On December 3, the International Day of Persons with Disabilities, the NDP and Liberals voted to move Bill C-7, which offers assisted suicide to people with disabilities, to third reading. The Bill is framed as a mere “extension” of medical assistance in dying (MAiD), consistent with the Charter of Rights and Freedoms and compelled by a Quebec Superior Court decision. It is none of these things.
The Bill would introduce assisted suicide not for those who are dying or other Canadians, but only for people with disabilities who experience “intolerable suffering”. It thereby directly violates s 15 of our Charter because it denies people with disabilities equal protection of the law by removing an important safeguard—the reasonable foreseeability of death—provided to everyone else in this country. It falls embarrassingly short of Canada’s international obligations regarding the rights of people with disabilities.
It is a cruel charade to pretend that a trial court decision by a single judge requires an emergency response by federal legislation. This government has actively fought multiple rulings by the Canadian Human Rights Commission and even the United Nations regarding findings of discrimination against Indigenous children and women. Yet it has immediately capitulated to a lower court ruling that people with disabilities are entitled to access to assisted suicide.

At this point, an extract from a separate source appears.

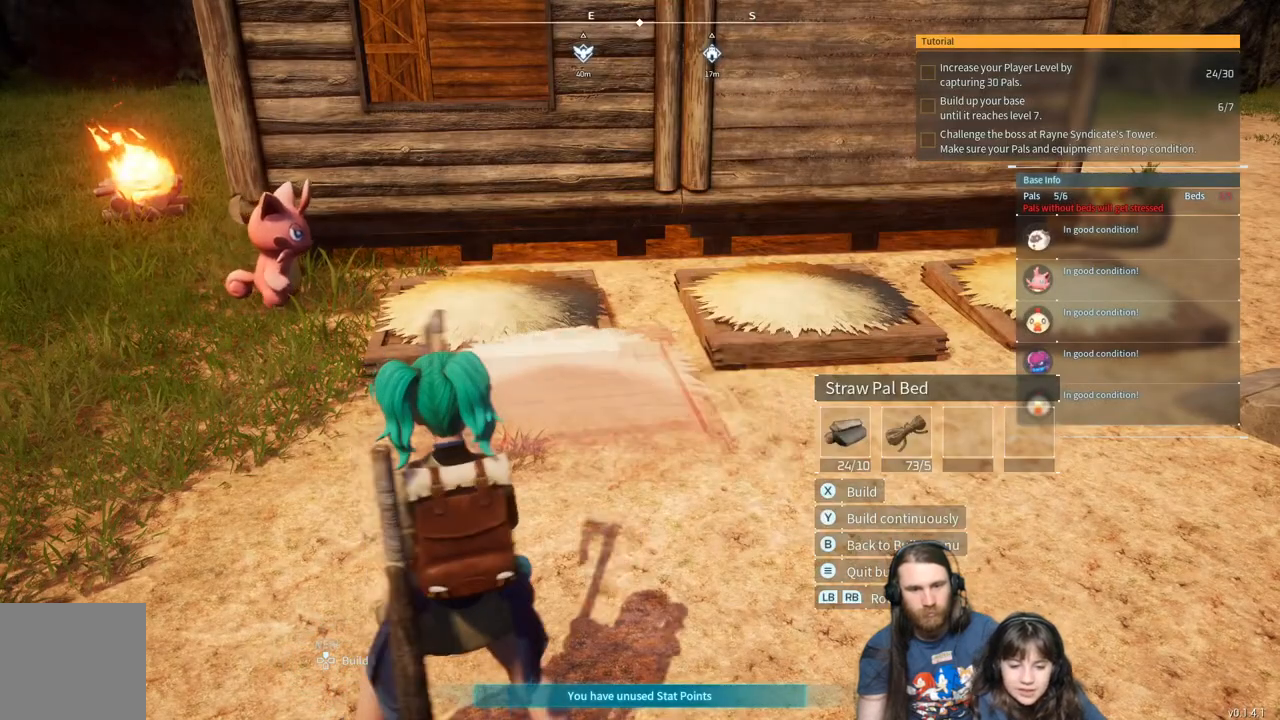
{"buttons": [], "left_stick": "left", "right_stick": "center", "events": [[183, "left_stick", "center"], [467, "left_stick", "left"]]}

Given that the current regime of MAiD has already saved the federal government $87M in health care costs, one might be forgiven for wondering whether the federal response here is driven by crass economic calculations.
By targeting a Charter-protected group, Bill C-7 singles out for assisted suicide the suffering associated with disability as of a different quality and kind than any other suffering. It promotes an ableist stereotype that significant disability is worse than death, devaluing the lives of people with disabilities by suggesting that suicide prevention for this group is less important than for others. Even a Department of Justice background document has noted that allowing MAiD “in circumstances where a person is not approaching natural death could be seen as undermining suicide prevention initiatives and normalizing death as a solution to many forms of suffering.”
It is true that only those who “choose” MAiD will receive it. However, the Supreme Court has ruled that the fact that people can “choose” an option that is discriminatory does not preclude a Charter violation. This is particularly so where those choices are constrained by systemic inequalities like poverty and access to services. For example, Indigenous disability organizations report that the health care and other services available to Indigenous persons with disabilities are woefully inadequate, and other organizations report that the wait time for services, like mental health or chronic pain services, far exceeds the paltry 90 day assessment period to receive a medically assisted death in the Bill. As the Court states: “substantive equality looks not only at the choices that are available to individuals, but at ‘the social and economic environments in which [they] pla[y] out’.”
In pursuing Bill C-7, Canada is riding roughshod over its international obligations under the Convention on the Rights of Persons with Disabilities (CRPD), to which it has been committed since 2007. Under Article 4, Canada must “take all appropriate measures, including legislation, to modify or abolish existing laws… that constitute discrimination against persons with disabilities” and “shall closely consult with and actively involve persons with disabilities…through their representative organizations.”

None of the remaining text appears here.